Collection entries:
- - - - - - -
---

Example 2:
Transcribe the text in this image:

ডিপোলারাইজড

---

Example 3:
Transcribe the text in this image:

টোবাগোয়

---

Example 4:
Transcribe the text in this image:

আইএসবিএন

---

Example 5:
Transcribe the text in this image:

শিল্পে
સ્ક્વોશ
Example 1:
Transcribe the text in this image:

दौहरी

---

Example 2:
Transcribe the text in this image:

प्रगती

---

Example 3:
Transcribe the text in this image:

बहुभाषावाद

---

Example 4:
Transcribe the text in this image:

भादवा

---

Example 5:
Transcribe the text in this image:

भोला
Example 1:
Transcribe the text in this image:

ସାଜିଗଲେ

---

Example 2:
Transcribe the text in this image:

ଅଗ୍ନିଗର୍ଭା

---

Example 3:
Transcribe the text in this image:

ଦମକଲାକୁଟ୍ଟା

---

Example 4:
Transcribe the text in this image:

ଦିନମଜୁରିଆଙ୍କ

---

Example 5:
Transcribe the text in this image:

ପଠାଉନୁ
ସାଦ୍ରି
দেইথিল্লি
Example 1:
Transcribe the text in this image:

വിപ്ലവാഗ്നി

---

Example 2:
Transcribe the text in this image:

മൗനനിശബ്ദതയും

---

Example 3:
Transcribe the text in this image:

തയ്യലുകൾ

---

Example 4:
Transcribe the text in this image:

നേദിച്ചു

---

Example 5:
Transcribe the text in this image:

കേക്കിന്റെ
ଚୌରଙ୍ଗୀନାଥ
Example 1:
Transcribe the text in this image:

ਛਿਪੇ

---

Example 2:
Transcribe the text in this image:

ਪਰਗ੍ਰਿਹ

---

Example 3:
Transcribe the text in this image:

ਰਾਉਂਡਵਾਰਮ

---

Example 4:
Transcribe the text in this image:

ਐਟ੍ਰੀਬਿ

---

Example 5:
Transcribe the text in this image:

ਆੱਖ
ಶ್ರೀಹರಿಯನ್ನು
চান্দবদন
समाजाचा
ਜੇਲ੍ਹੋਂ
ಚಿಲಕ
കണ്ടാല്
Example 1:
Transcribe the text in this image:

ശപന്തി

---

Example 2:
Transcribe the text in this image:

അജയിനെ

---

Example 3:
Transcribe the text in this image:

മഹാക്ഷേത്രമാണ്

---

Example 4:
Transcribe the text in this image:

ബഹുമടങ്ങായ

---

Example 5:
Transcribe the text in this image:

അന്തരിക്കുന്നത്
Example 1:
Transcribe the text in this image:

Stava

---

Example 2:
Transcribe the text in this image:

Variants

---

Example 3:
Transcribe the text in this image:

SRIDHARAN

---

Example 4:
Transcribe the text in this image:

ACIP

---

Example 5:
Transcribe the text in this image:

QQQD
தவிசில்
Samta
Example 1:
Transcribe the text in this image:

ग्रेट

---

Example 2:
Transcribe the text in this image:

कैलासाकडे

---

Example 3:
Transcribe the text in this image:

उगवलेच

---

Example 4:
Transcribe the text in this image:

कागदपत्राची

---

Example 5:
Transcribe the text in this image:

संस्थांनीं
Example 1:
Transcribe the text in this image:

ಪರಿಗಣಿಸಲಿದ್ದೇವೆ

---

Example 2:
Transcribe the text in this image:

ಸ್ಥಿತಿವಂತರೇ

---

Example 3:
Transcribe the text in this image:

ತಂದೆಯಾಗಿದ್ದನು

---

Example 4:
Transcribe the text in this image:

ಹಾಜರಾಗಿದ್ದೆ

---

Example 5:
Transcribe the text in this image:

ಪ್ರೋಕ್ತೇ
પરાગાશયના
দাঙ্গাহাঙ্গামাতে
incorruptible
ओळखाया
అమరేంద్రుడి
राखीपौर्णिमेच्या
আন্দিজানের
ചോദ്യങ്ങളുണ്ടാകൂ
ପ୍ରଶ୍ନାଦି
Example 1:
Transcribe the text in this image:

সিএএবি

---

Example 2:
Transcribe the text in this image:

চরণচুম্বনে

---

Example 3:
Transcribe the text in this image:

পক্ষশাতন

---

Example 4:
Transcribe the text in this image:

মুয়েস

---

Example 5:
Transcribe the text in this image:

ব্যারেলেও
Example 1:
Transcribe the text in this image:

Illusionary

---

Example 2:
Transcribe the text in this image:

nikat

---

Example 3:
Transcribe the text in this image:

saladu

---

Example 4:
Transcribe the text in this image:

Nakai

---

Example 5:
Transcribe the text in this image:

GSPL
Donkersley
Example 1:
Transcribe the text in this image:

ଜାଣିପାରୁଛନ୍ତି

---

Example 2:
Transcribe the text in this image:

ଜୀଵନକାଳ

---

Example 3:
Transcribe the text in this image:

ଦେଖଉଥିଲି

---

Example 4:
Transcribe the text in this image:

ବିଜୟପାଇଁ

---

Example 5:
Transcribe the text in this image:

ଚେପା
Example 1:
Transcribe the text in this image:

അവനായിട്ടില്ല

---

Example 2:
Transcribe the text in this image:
- - - - - - -
Return all of the lines above word for word, with nothing added or changed.

---

Example 2:
Transcribe the text in this image:

ডিপোলারাইজড

---

Example 3:
Transcribe the text in this image:

টোবাগোয়

---

Example 4:
Transcribe the text in this image:

আইএসবিএন

---

Example 5:
Transcribe the text in this image:

শিল্পে
સ્ક્વોશ
Example 1:
Transcribe the text in this image:

दौहरी

---

Example 2:
Transcribe the text in this image:

प्रगती

---

Example 3:
Transcribe the text in this image:

बहुभाषावाद

---

Example 4:
Transcribe the text in this image:

भादवा

---

Example 5:
Transcribe the text in this image:

भोला
Example 1:
Transcribe the text in this image:

ସାଜିଗଲେ

---

Example 2:
Transcribe the text in this image:

ଅଗ୍ନିଗର୍ଭା

---

Example 3:
Transcribe the text in this image:

ଦମକଲାକୁଟ୍ଟା

---

Example 4:
Transcribe the text in this image:

ଦିନମଜୁରିଆଙ୍କ

---

Example 5:
Transcribe the text in this image:

ପଠାଉନୁ
ସାଦ୍ରି
দেইথিল্লি
Example 1:
Transcribe the text in this image:

വിപ്ലവാഗ്നി

---

Example 2:
Transcribe the text in this image:

മൗനനിശബ്ദതയും

---

Example 3:
Transcribe the text in this image:

തയ്യലുകൾ

---

Example 4:
Transcribe the text in this image:

നേദിച്ചു

---

Example 5:
Transcribe the text in this image:

കേക്കിന്റെ
ଚୌରଙ୍ଗୀନାଥ
Example 1:
Transcribe the text in this image:

ਛਿਪੇ

---

Example 2:
Transcribe the text in this image:

ਪਰਗ੍ਰਿਹ

---

Example 3:
Transcribe the text in this image:

ਰਾਉਂਡਵਾਰਮ

---

Example 4:
Transcribe the text in this image:

ਐਟ੍ਰੀਬਿ

---

Example 5:
Transcribe the text in this image:

ਆੱਖ
ಶ್ರೀಹರಿಯನ್ನು
চান্দবদন
समाजाचा
ਜੇਲ੍ਹੋਂ
ಚಿಲಕ
കണ്ടാല്
Example 1:
Transcribe the text in this image:

ശപന്തി

---

Example 2:
Transcribe the text in this image:

അജയിനെ

---

Example 3:
Transcribe the text in this image:

മഹാക്ഷേത്രമാണ്

---

Example 4:
Transcribe the text in this image:

ബഹുമടങ്ങായ

---

Example 5:
Transcribe the text in this image:

അന്തരിക്കുന്നത്
Example 1:
Transcribe the text in this image:

Stava

---

Example 2:
Transcribe the text in this image:

Variants

---

Example 3:
Transcribe the text in this image:

SRIDHARAN

---

Example 4:
Transcribe the text in this image:

ACIP

---

Example 5:
Transcribe the text in this image:

QQQD
தவிசில்
Samta
Example 1:
Transcribe the text in this image:

ग्रेट

---

Example 2:
Transcribe the text in this image:

कैलासाकडे

---

Example 3:
Transcribe the text in this image:

उगवलेच

---

Example 4:
Transcribe the text in this image:

कागदपत्राची

---

Example 5:
Transcribe the text in this image:

संस्थांनीं
Example 1:
Transcribe the text in this image:

ಪರಿಗಣಿಸಲಿದ್ದೇವೆ

---

Example 2:
Transcribe the text in this image:

ಸ್ಥಿತಿವಂತರೇ

---

Example 3:
Transcribe the text in this image:

ತಂದೆಯಾಗಿದ್ದನು

---

Example 4:
Transcribe the text in this image:

ಹಾಜರಾಗಿದ್ದೆ

---

Example 5:
Transcribe the text in this image:

ಪ್ರೋಕ್ತೇ
પરાગાશયના
দাঙ্গাহাঙ্গামাতে
incorruptible
ओळखाया
అమరేంద్రుడి
राखीपौर्णिमेच्या
আন্দিজানের
ചോദ്യങ്ങളുണ്ടാകൂ
ପ୍ରଶ୍ନାଦି
Example 1:
Transcribe the text in this image:

সিএএবি

---

Example 2:
Transcribe the text in this image:

চরণচুম্বনে

---

Example 3:
Transcribe the text in this image:

পক্ষশাতন

---

Example 4:
Transcribe the text in this image:

মুয়েস

---

Example 5:
Transcribe the text in this image:

ব্যারেলেও
Example 1:
Transcribe the text in this image:

Illusionary

---

Example 2:
Transcribe the text in this image:

nikat

---

Example 3:
Transcribe the text in this image:

saladu

---

Example 4:
Transcribe the text in this image:

Nakai

---

Example 5:
Transcribe the text in this image:

GSPL
Donkersley
Example 1:
Transcribe the text in this image:

ଜାଣିପାରୁଛନ୍ତି

---

Example 2:
Transcribe the text in this image:

ଜୀଵନକାଳ

---

Example 3:
Transcribe the text in this image:

ଦେଖଉଥିଲି

---

Example 4:
Transcribe the text in this image:

ବିଜୟପାଇଁ

---

Example 5:
Transcribe the text in this image:

ଚେପା
Example 1:
Transcribe the text in this image:

അവനായിട്ടില്ല

---

Example 2:
Transcribe the text in this image:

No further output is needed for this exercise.